Oh this is really good to know, thank you!
Tokio has a task budget that will cap at 32 or 256 polls of the same task before switching to another task. So, yes a spinlock, but not likely to deadlock.
Yeah, after looking into this more I think this was a big oversight on my part. Working on a (hopefully) better way of doing this right now - I'm thinking per-shard waker queues and only falling back to spinlocking like this if the queues are full.
Another offender is AtomicWaker [1] which does the same on contention.

[1] https://docs.rs/atomic-waker/latest/atomic_waker/

AtomicWaker is much less bad, because it will only spin in the case that another thread has spuriously called `wake` – i.e. called `wake` despite that fact that the future it’s waking is in fact unable to progress.

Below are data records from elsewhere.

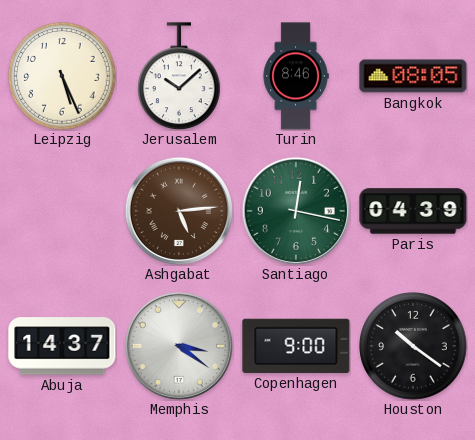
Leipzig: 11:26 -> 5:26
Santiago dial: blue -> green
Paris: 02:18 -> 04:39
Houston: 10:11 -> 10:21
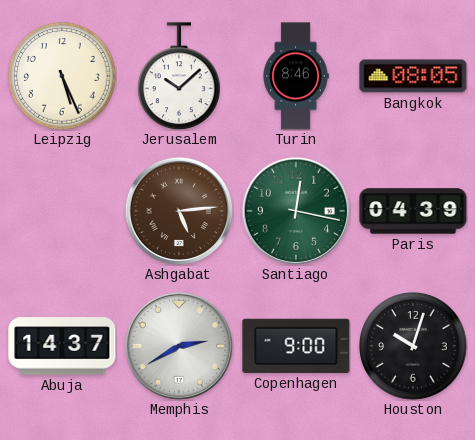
Memphis: 3:21 -> 2:40
Houston: 10:21 -> 10:03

In the common case, the waker side will operate some logic like:

    set_flag();
    atomic_waker.wake();
and the future will run:

    atomic_waker.register(cx.waker());
    if flag_is_set() {
        Poll::Ready(())
    } else {
        Poll::Pending
    }
Thus, even if `register` decides to “spin”, the flag will already be set, and so the future will not spin in reality (it may be polled unnecessarily, but this will only happen once).

I can’t immediately think of examples where support for spurious waking is necessary.

The producers of an MPSC queue may use an AtomicWaker::wake to signal to the consumer that a new item is ready. In this case all wake-ups are necessary (not spurious).
Hmm, imo it's definitely better than directly spinlocking to have many spinlocks running cooperatively, but you're right that it may not be ideal. Thanks for pointing this out. I'll see if I can find a better way to coordinate the polling/waking of lock acquisition futures.